Y para la compra, también
En Público citan al INE para hablar del mercado de compra-venta de vivienda, que como el alquiler, se ha encarecido pese a la existencia de esa ley: “El precio de la vivienda se disparó un 12,9% en el primer trimestre de 2026, acumulando 44 trimestres al alza y los cinco últimos con aumentos superiores al 12%”. La alta demanda “sigue presionando al alza los precios y agravando las dificultades de acceso, especialmente de jóvenes y aquellos con menos recursos”. El precio de la vivienda “crece a doble dígito en todas las comunidades”, curiosamente, “los menores aumentos se localizaron en Euskadi, Navarra y Catalunya”.
Yo fui a ver a Pantomima Full
Quiso la casualidad que yo tuviera entradas para el teatro Capitol de Madrid el mismo fin de semana que León XIV visitaba Madrid. Curiosamente, supuso que pudimos pasear por las principales vías como si fueran peatonales y nuestra preocupación sobre si podríamos comer en Madrid con cierta normalidad se disipó rápidamente.

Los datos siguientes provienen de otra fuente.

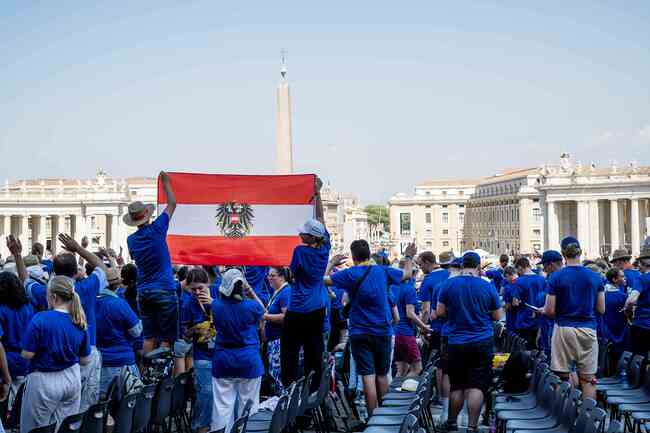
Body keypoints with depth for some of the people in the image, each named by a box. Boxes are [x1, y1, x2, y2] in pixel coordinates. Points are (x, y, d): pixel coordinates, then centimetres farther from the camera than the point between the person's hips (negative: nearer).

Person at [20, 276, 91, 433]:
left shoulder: (40, 319, -17)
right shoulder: (80, 322, -2)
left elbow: (27, 354, -14)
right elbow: (84, 360, 5)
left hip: (44, 381, -5)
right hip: (72, 379, 5)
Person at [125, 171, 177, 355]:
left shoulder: (131, 240, 5)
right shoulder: (156, 230, -8)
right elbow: (172, 204, 2)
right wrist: (166, 183, 14)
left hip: (143, 292, 5)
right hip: (164, 290, -5)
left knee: (149, 336, 8)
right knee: (166, 336, -1)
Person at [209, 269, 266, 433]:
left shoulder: (215, 305, -7)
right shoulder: (251, 306, -14)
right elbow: (262, 311, 9)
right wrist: (251, 292, 1)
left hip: (223, 361, 2)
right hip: (249, 361, -2)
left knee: (223, 405, 7)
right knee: (248, 405, 9)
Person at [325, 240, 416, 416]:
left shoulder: (350, 274, -9)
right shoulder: (383, 271, 0)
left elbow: (324, 280, -6)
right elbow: (407, 274, 15)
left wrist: (331, 263, 10)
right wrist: (408, 257, 33)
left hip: (360, 333, -3)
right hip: (383, 332, 3)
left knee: (368, 376, -4)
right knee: (382, 375, 15)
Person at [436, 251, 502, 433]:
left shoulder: (449, 284, -4)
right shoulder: (488, 286, -3)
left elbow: (439, 312, -1)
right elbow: (497, 316, 4)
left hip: (456, 342, 1)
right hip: (483, 343, -1)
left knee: (457, 386, 13)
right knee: (477, 386, 1)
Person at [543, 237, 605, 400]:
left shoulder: (556, 277, -5)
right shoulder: (595, 277, 3)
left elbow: (549, 311, -7)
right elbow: (601, 309, 7)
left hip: (564, 328, -2)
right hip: (588, 329, 2)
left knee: (562, 378, 5)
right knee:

Los datos confirman hoy nuestras sensaciones: “Hosteleros de Madrid desmontan las previsiones de la Conferencia Episcopal por la visita del Papa y notan un ‘bajón’” (El Diario). Eso contrasta con “las estimaciones más halagüeñas” que “hablaban de beneficios de 150 millones de euros”.
Sorpresa
Estoy completamente convencido de que viajamos por encima de nuestras posibilidades, empezando por mí. Y el impacto que estamos dejando en el planeta y en los barrios solo me da la razón. Así que celebro (aunque lamine mis planes vacacionales) noticias como esta en El Confidencial: “Islandia no sabía qué hacer para frenar el turismo, pero ha encontrado una solución: los impuestos”. “Al ajustar las tarifas y regular el acceso a los destinos más populares, el gobierno pretende proteger” los entornos naturales y a la ciudadanía. Me parece bien, insisto, aunque eso me excluya como turista pobre, que es lo que soy, sin ínfulas.
¡Pero si no podemos permitírnoslo ya!
La verdad es que estamos autonegañándonos o dejándonos engañar por quien tiene intereses económicos directos en hacernos creer que podemos pagar lo que no nos podemos permitir ni como personas, ni como familias, ni como sociedad, ni como civilización. España como destino turístico es “tan caro que los españoles no pueden pagar” (El Ecosistema Startup). ¿Y en Euskadi podríamos las y los vascos vacacionar como una o un visitante? ¿Cuántos días? ¿Dónde comeríamos? Pues toda esta escalada turística tiene un impacto, pero la culpa no es de quienes vienen, sino de quienes vamos. Eso lo tengo clarísimo.